Bu kasenin içinde ise yağ, bal ve buğdayın olduğu düşünülür. Bu yılan ve kâse figürleri birleşerek eczacılığın da bir simgesi haline gelmiştir. Peter Paul Rubens, Gustav Klimt gibi ünlü ressamlar da bu tanrıçayı resmetmişlerdir. Genellikle temizliğin sembolü olduğu için Roma ve Antik Yunan Hamamlarında bu tanrıçanın resimleri ve kabartmaları ile sıkça karılaşırız.

Asklepios hekimliğin önemli bir imgesidir. Asklepios’un mabedi olan Asklepion’ların giriş kapılarının üzerinde ise oldukça iddialı bir yazı yazmaktadır. ‘‘Buraya Ölümün Girmesi Yasaktır!’’

Asklepios simgelenirken genellikle bir yılan ve çevresini yılan saran bir asa kullanılır. Adak kabartmalarında sıkça karşımıza çıkan bir figürdür bu tanrı. Bazen de boynundan sarkan bir yılana içki içirirken resmedilir. Sanat tarihinde en çok benzediği Tanrı ise Zeus’dur. Görünüşleri birbirlerine oldukça benzemektedir.

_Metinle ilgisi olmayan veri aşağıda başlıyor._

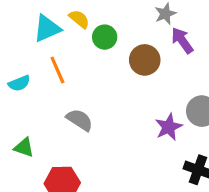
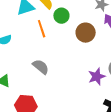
orange line: (57, 70) -> (42, 29), moved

İkisi de yaşlı ve sakallı birer erkek olarak tasvir edilirler. Genellikle yüzlerinde düşünceli ve babacan bir ifade hakimdir. Bazen de bu figürün yanında köpek bulunmaktadır. Ancak kutsal hayvanı köpek değil Horoz’dur. Ayrıca birkaç sembolü daha vardır. Bunlar; defne dalları, çam kozalağı ve keçidir.